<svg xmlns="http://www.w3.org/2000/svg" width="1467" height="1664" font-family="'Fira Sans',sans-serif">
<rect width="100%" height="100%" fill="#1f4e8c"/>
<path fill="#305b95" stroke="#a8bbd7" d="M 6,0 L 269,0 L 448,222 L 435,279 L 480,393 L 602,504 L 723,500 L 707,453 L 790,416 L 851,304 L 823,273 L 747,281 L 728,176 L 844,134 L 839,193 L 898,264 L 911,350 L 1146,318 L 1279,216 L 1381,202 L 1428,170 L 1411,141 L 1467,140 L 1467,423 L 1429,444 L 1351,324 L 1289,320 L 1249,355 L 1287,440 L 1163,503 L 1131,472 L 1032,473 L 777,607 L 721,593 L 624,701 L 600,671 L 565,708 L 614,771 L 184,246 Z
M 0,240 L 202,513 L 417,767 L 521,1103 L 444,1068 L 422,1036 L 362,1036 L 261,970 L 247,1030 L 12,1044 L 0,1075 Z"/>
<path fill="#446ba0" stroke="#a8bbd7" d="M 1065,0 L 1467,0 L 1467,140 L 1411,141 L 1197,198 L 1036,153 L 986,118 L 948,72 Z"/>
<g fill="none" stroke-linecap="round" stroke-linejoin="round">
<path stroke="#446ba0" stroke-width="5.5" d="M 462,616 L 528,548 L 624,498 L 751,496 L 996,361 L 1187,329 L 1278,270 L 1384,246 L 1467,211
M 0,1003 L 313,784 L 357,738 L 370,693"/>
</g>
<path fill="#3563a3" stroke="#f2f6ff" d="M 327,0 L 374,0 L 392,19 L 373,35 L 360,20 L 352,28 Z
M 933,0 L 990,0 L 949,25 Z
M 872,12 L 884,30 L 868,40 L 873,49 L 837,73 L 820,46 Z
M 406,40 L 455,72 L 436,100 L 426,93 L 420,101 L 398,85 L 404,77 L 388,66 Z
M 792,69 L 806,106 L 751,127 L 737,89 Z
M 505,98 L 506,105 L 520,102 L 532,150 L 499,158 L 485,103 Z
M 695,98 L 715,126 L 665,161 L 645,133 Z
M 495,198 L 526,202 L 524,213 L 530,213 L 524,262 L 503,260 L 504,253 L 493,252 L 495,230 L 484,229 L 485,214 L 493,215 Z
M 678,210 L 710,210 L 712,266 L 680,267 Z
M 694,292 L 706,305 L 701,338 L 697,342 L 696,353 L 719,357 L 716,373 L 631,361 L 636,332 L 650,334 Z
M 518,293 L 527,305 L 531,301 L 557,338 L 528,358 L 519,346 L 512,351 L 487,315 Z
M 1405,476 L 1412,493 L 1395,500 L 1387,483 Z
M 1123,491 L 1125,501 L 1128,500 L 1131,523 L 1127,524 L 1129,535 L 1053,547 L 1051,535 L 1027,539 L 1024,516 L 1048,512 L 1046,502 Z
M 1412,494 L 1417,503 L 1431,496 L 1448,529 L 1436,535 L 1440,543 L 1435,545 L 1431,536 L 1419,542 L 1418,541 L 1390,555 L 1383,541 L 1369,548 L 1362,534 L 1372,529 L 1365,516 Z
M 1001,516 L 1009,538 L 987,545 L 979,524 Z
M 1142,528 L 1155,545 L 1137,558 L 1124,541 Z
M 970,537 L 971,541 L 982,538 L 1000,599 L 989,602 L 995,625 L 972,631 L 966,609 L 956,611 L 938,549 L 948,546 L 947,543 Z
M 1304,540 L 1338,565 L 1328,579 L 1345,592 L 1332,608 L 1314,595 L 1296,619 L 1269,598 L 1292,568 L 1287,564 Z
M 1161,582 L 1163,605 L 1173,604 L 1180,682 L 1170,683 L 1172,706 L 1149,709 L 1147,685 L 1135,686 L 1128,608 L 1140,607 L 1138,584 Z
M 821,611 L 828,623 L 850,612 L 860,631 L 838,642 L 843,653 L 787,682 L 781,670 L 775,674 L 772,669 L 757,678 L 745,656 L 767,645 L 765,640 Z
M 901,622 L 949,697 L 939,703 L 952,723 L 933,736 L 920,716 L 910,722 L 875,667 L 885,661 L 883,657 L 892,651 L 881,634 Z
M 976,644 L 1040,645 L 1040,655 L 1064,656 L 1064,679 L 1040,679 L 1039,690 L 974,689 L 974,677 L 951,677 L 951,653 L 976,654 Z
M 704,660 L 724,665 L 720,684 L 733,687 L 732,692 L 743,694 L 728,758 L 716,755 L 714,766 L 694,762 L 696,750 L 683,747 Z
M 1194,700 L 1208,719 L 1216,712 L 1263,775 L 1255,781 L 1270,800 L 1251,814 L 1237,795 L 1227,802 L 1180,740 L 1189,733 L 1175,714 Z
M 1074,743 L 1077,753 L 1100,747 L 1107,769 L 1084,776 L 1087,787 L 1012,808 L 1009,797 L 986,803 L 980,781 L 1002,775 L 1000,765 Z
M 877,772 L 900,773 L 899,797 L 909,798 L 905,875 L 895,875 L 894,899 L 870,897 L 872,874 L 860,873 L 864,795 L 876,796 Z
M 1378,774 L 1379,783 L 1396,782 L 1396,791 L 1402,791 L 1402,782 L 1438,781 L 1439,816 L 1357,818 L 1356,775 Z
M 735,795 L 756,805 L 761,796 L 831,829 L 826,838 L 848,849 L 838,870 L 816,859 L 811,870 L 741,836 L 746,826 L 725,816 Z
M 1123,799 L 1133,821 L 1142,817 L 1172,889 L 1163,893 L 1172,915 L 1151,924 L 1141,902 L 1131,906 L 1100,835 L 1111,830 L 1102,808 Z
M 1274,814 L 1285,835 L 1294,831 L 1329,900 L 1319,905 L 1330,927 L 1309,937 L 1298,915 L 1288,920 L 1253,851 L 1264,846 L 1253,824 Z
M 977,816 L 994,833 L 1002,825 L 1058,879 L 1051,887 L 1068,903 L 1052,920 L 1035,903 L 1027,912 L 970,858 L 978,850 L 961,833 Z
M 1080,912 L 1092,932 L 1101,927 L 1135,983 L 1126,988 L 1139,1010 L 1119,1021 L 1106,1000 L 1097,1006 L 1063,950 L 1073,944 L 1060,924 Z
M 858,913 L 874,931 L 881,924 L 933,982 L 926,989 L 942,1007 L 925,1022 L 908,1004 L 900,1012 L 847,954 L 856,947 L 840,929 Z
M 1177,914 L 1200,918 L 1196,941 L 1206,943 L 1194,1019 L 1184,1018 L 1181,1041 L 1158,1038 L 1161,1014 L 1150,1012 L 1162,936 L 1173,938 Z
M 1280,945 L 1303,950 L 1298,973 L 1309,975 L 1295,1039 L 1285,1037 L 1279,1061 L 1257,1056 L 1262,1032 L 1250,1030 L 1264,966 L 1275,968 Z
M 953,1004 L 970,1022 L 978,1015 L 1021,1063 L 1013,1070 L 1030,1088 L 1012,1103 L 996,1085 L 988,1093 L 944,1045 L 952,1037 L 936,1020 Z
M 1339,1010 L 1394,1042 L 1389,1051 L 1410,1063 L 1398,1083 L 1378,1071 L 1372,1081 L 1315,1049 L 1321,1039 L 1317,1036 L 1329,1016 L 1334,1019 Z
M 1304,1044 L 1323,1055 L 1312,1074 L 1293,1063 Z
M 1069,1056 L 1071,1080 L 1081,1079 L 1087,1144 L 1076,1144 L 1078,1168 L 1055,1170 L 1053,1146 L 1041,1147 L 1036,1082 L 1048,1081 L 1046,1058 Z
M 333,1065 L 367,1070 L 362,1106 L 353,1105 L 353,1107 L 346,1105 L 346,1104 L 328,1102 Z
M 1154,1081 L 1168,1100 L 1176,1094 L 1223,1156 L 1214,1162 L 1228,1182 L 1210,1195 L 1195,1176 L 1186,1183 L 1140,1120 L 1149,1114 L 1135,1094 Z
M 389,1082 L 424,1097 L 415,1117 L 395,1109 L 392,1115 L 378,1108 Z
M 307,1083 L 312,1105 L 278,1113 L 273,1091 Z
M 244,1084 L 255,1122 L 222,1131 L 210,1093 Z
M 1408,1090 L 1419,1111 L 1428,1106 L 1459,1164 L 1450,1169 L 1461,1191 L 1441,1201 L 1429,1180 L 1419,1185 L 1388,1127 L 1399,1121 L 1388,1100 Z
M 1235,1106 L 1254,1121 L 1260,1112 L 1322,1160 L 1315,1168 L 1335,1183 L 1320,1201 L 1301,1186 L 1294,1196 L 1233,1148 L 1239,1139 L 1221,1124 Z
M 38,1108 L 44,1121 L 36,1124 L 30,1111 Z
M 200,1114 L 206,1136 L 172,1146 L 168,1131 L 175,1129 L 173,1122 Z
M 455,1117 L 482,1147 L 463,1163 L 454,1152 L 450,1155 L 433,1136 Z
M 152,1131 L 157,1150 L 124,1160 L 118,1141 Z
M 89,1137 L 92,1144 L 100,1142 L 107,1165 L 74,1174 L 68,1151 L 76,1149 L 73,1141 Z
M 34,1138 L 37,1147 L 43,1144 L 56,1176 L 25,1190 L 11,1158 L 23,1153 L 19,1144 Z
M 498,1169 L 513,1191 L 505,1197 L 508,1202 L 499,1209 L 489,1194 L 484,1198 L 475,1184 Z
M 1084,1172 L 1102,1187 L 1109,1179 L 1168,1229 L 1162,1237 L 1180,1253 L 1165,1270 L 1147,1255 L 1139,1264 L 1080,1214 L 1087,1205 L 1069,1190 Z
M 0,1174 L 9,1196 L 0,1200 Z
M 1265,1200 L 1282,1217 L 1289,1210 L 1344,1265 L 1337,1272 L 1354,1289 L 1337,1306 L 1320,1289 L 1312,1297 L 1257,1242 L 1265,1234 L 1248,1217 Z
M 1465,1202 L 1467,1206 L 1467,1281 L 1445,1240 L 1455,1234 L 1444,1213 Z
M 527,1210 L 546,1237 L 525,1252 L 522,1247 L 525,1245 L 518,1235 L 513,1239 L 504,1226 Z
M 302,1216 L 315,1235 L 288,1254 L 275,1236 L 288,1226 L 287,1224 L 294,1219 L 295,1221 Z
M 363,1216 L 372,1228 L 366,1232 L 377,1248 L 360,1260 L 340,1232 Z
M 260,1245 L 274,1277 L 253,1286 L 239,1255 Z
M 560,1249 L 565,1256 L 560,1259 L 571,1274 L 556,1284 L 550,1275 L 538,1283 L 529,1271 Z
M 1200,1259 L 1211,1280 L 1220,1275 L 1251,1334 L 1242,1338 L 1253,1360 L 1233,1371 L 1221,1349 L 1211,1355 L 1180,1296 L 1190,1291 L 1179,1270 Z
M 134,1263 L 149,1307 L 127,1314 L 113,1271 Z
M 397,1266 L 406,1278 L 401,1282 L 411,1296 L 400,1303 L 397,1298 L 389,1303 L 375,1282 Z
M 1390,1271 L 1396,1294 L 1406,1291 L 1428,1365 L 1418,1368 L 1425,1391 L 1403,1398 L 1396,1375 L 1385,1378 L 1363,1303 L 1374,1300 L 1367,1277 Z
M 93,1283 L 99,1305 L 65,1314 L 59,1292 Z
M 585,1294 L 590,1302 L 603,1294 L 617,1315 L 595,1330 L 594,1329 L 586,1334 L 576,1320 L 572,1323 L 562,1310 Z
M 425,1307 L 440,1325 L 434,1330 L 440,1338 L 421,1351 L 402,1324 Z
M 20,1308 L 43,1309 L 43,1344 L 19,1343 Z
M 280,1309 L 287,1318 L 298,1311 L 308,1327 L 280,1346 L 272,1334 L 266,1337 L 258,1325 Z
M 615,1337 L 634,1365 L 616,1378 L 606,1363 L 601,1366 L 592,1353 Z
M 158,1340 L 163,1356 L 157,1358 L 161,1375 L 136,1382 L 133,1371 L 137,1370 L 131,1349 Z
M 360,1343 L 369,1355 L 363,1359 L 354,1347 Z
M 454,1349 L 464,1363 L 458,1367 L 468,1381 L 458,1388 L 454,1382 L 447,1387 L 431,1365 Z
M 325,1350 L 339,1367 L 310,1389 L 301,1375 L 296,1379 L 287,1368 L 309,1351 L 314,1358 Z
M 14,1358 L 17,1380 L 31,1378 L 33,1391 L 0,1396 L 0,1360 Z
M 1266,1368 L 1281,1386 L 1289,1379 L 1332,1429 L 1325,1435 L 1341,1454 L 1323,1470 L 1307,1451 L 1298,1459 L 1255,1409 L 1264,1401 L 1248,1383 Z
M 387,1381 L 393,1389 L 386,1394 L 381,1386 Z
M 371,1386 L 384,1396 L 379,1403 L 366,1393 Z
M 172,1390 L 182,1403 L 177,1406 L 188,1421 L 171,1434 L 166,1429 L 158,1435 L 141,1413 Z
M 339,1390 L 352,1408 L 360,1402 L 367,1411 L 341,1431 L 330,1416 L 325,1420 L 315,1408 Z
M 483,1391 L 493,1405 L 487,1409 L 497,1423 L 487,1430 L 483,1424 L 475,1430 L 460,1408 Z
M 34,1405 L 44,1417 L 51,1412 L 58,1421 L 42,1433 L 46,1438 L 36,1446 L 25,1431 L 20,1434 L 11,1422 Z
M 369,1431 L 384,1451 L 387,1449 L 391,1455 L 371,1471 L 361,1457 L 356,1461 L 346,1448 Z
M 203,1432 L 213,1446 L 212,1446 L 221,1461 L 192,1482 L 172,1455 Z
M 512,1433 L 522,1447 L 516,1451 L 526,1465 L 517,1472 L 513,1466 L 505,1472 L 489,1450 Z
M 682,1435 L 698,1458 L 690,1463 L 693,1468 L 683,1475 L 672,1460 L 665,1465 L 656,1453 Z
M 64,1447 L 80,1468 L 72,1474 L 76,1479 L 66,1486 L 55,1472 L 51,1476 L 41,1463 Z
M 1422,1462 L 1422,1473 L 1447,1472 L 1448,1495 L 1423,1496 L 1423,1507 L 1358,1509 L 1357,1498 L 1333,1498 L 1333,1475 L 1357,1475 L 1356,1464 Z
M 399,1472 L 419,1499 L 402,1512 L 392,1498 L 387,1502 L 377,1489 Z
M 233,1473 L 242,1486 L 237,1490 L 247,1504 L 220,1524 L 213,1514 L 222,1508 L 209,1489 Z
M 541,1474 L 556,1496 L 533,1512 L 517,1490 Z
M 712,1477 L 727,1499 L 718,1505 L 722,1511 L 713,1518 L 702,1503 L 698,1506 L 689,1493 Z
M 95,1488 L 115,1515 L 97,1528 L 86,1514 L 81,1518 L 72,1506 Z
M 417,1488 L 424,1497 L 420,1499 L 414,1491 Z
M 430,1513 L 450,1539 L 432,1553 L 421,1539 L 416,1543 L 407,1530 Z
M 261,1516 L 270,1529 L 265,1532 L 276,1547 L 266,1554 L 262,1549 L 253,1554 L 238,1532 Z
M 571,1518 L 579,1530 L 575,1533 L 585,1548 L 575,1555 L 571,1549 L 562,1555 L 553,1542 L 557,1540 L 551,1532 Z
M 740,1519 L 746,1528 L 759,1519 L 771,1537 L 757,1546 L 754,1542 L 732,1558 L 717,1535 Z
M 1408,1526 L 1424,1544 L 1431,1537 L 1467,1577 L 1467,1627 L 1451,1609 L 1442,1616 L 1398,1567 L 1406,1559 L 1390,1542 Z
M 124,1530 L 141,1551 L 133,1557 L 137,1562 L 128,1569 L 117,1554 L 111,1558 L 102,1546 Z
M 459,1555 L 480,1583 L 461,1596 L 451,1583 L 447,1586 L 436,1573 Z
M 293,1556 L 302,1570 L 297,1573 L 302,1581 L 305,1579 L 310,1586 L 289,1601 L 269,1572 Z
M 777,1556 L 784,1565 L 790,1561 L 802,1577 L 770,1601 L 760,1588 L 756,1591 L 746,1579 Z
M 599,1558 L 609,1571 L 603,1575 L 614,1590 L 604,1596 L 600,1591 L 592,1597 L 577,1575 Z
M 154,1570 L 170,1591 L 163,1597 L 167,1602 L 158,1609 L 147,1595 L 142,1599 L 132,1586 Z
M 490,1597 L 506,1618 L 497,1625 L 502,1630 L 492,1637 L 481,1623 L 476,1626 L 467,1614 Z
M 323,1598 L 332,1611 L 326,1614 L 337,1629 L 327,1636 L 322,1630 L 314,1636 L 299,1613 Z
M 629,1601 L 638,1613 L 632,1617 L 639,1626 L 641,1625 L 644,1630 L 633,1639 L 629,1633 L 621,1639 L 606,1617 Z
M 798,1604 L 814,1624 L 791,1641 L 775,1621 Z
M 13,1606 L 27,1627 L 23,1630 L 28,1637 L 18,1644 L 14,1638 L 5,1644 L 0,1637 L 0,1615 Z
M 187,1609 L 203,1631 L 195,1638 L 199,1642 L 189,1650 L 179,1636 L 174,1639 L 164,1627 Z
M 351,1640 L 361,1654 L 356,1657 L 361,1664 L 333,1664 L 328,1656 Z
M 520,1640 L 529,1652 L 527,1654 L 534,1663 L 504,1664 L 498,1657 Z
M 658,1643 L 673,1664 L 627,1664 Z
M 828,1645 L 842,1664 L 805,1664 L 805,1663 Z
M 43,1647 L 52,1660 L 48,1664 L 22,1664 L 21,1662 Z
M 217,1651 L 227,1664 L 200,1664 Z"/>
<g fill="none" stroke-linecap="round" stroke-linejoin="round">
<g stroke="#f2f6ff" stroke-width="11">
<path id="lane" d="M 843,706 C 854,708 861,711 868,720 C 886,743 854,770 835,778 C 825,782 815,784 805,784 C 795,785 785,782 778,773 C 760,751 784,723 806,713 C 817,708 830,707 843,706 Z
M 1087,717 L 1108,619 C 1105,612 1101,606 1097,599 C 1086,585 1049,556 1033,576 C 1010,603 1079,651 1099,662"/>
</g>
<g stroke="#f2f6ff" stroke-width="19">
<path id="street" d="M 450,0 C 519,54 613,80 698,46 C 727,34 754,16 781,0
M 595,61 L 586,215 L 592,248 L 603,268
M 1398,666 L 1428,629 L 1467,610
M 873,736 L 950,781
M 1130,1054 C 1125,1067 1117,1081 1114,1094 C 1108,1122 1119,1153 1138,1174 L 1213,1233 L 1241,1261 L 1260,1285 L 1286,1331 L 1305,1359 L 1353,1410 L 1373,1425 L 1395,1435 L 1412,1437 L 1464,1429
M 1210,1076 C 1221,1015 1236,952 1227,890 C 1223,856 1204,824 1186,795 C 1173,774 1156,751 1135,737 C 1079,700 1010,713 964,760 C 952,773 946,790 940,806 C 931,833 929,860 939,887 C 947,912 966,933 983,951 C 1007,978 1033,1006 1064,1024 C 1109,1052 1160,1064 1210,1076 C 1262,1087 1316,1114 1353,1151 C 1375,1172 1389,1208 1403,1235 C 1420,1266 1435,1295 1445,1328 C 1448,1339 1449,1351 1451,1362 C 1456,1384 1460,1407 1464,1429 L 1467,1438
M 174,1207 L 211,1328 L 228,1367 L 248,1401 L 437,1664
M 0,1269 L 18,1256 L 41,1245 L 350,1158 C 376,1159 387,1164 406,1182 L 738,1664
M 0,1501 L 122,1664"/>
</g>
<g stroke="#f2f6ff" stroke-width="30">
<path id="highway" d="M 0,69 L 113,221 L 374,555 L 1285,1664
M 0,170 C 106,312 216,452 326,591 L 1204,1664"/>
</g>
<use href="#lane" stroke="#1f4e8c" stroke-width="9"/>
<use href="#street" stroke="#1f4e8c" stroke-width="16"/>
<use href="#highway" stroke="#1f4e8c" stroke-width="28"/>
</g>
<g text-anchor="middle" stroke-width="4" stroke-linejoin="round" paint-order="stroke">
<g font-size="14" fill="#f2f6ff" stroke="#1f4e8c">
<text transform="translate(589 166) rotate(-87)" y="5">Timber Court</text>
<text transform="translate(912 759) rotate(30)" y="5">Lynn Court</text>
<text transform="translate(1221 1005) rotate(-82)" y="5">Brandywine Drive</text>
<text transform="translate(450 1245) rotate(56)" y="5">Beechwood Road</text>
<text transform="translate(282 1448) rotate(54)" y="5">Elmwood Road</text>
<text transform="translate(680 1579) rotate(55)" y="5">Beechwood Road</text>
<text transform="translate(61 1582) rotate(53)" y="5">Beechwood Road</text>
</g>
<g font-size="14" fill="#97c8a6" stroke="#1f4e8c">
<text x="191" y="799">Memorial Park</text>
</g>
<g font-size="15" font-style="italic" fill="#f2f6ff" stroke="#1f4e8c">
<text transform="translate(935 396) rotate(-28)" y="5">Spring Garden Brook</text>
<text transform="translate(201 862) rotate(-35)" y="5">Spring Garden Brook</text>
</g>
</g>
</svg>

• [Aim of the task] Starting at the line with "M 124,1530 L" and ending at the line with "M 873,736 L 950,781", print each line of the listing above exactly, with no other lines.

• [Expected answer]
M 124,1530 L 141,1551 L 133,1557 L 137,1562 L 128,1569 L 117,1554 L 111,1558 L 102,1546 Z
M 459,1555 L 480,1583 L 461,1596 L 451,1583 L 447,1586 L 436,1573 Z
M 293,1556 L 302,1570 L 297,1573 L 302,1581 L 305,1579 L 310,1586 L 289,1601 L 269,1572 Z
M 777,1556 L 784,1565 L 790,1561 L 802,1577 L 770,1601 L 760,1588 L 756,1591 L 746,1579 Z
M 599,1558 L 609,1571 L 603,1575 L 614,1590 L 604,1596 L 600,1591 L 592,1597 L 577,1575 Z
M 154,1570 L 170,1591 L 163,1597 L 167,1602 L 158,1609 L 147,1595 L 142,1599 L 132,1586 Z
M 490,1597 L 506,1618 L 497,1625 L 502,1630 L 492,1637 L 481,1623 L 476,1626 L 467,1614 Z
M 323,1598 L 332,1611 L 326,1614 L 337,1629 L 327,1636 L 322,1630 L 314,1636 L 299,1613 Z
M 629,1601 L 638,1613 L 632,1617 L 639,1626 L 641,1625 L 644,1630 L 633,1639 L 629,1633 L 621,1639 L 606,1617 Z
M 798,1604 L 814,1624 L 791,1641 L 775,1621 Z
M 13,1606 L 27,1627 L 23,1630 L 28,1637 L 18,1644 L 14,1638 L 5,1644 L 0,1637 L 0,1615 Z
M 187,1609 L 203,1631 L 195,1638 L 199,1642 L 189,1650 L 179,1636 L 174,1639 L 164,1627 Z
M 351,1640 L 361,1654 L 356,1657 L 361,1664 L 333,1664 L 328,1656 Z
M 520,1640 L 529,1652 L 527,1654 L 534,1663 L 504,1664 L 498,1657 Z
M 658,1643 L 673,1664 L 627,1664 Z
M 828,1645 L 842,1664 L 805,1664 L 805,1663 Z
M 43,1647 L 52,1660 L 48,1664 L 22,1664 L 21,1662 Z
M 217,1651 L 227,1664 L 200,1664 Z"/>
<g fill="none" stroke-linecap="round" stroke-linejoin="round">
<g stroke="#f2f6ff" stroke-width="11">
<path id="lane" d="M 843,706 C 854,708 861,711 868,720 C 886,743 854,770 835,778 C 825,782 815,784 805,784 C 795,785 785,782 778,773 C 760,751 784,723 806,713 C 817,708 830,707 843,706 Z
M 1087,717 L 1108,619 C 1105,612 1101,606 1097,599 C 1086,585 1049,556 1033,576 C 1010,603 1079,651 1099,662"/>
</g>
<g stroke="#f2f6ff" stroke-width="19">
<path id="street" d="M 450,0 C 519,54 613,80 698,46 C 727,34 754,16 781,0
M 595,61 L 586,215 L 592,248 L 603,268
M 1398,666 L 1428,629 L 1467,610
M 873,736 L 950,781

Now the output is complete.